───── Supplied text

Unfortunately, this did not stop the haunting, and it was further necessary for the townsfolk to burn the corpse. Tournefort, it appears, did not know what to be most shocked at — the allegation of the returning dead, the bodged “butchery job” or the superstitions of the local populace, but his account is markedly similar to others that were occurring throughout Eastern Europe at this time.

An account published in 1790, for example, detailed how “somewhere about the year 1730, an alarm began in Hungary, of some houses being haunted, by persons deceased, who sucked the blood of some of the family, during their sleep […] the persons sucked became weak and emaciated, the corpse of the Vampire, on the contrary, was found, even after long internment, fresh, florid, and full of blood; sometimes to such a degree, as to pour out blood from the nose, mouth and ears”.

Moreover, from the Serbian village of Kisilova comes the account of Peter Plogojowitz, attested to by Imperial Provisor Frombold. Peter Plogojowitz died in 1725, and within a week of his death, a further nine people also died, of varying ages but all after a twenty-four-hour illness.

──────────

### Prompt
Transcribe the passage about eighteenth-century vampire accounts in full, keeping every word and punctuation mark unchanged.

───── Dataset

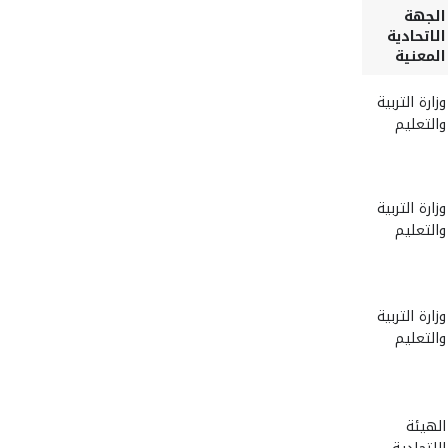
الجهة
الاتحادية
المعنية
وزارة التربية
والتعليم
وزارة التربية
والتعليم
وزارة التربية
والتعليم
الهيئة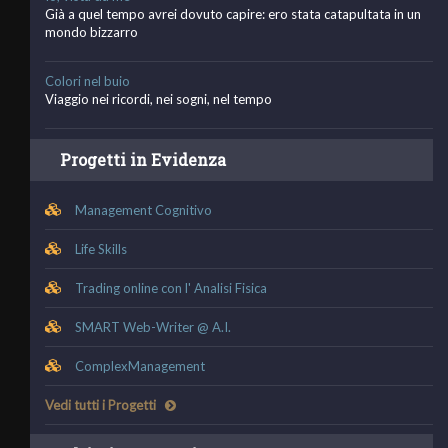
Già a quel tempo avrei dovuto capire: ero stata catapultata in un
mondo bizzarro
Colori nel buio
Viaggio nei ricordi, nei sogni, nel tempo
Progetti in Evidenza
Management Cognitivo
Life Skills
Trading online con l' Analisi Fisica
SMART Web-Writer @ A.I.
ComplexManagement
Vedi tutti i Progetti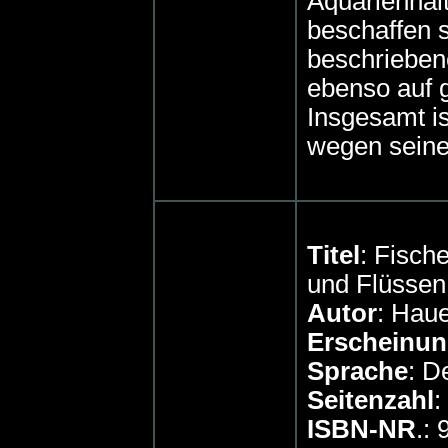
Aquarienhal
beschaffen s
beschrieben
ebenso auf 
Insgesamt is
wegen seine
Titel
: Fisch
und Flüssen
Autor
: Hau
Erscheinun
Sprache
: D
Seitenzahl
:
ISBN-NR
.: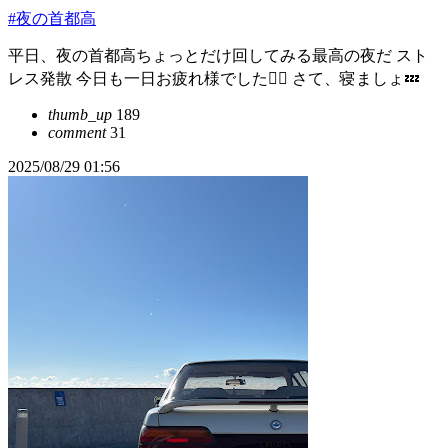
#夜の首都高
平日、夜の首都高ちょっとだけ回してみる最高の夜だ スト
レス発散 今日も一日お疲れ様でした😮‍💨 さて、寝ましょ💤
thumb_up
189
comment
31
2025/08/29 01:56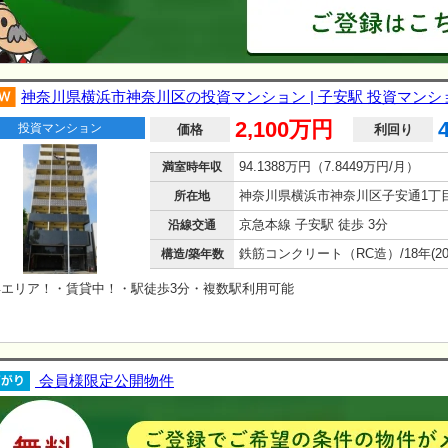
神奈川県横浜市神奈川区の投資マンション | 子安駅 投資マンシ
2,100万円
投資マンション
価格
利回り
94.1388万円（7.8449万円/月）
満室時年収
神奈川県横浜市神奈川区子安通1丁
所在地
京急本線 子安駅 徒歩 3分
沿線交通
構造/築年数
浜エリア！・賃貸中！・駅徒歩3分・複数駅利用可能
会員様限定公開物件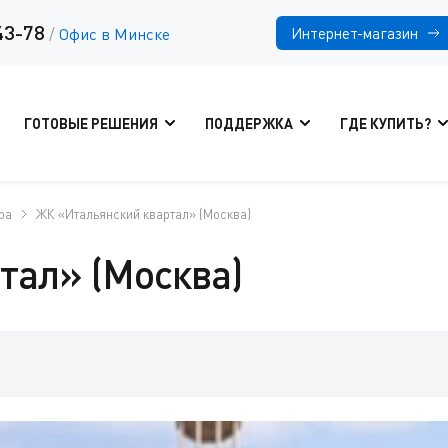
43-78
Интернет-магазин
/
Офис в Минске
ГОТОВЫЕ РЕШЕНИЯ
ПОДДЕРЖКА
ГДЕ КУПИТЬ?
ра
ЖК «Итальянский квартал» (Москва)
тал» (Москва)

──────────

### Worked solution
Unfortunately, this did not stop the haunting, and it was further necessary for the townsfolk to burn the corpse. Tournefort, it appears, did not know what to be most shocked at — the allegation of the returning dead, the bodged “butchery job” or the superstitions of the local populace, but his account is markedly similar to others that were occurring throughout Eastern Europe at this time.

An account published in 1790, for example, detailed how “somewhere about the year 1730, an alarm began in Hungary, of some houses being haunted, by persons deceased, who sucked the blood of some of the family, during their sleep […] the persons sucked became weak and emaciated, the corpse of the Vampire, on the contrary, was found, even after long internment, fresh, florid, and full of blood; sometimes to such a degree, as to pour out blood from the nose, mouth and ears”.

Moreover, from the Serbian village of Kisilova comes the account of Peter Plogojowitz, attested to by Imperial Provisor Frombold. Peter Plogojowitz died in 1725, and within a week of his death, a further nine people also died, of varying ages but all after a twenty-four-hour illness.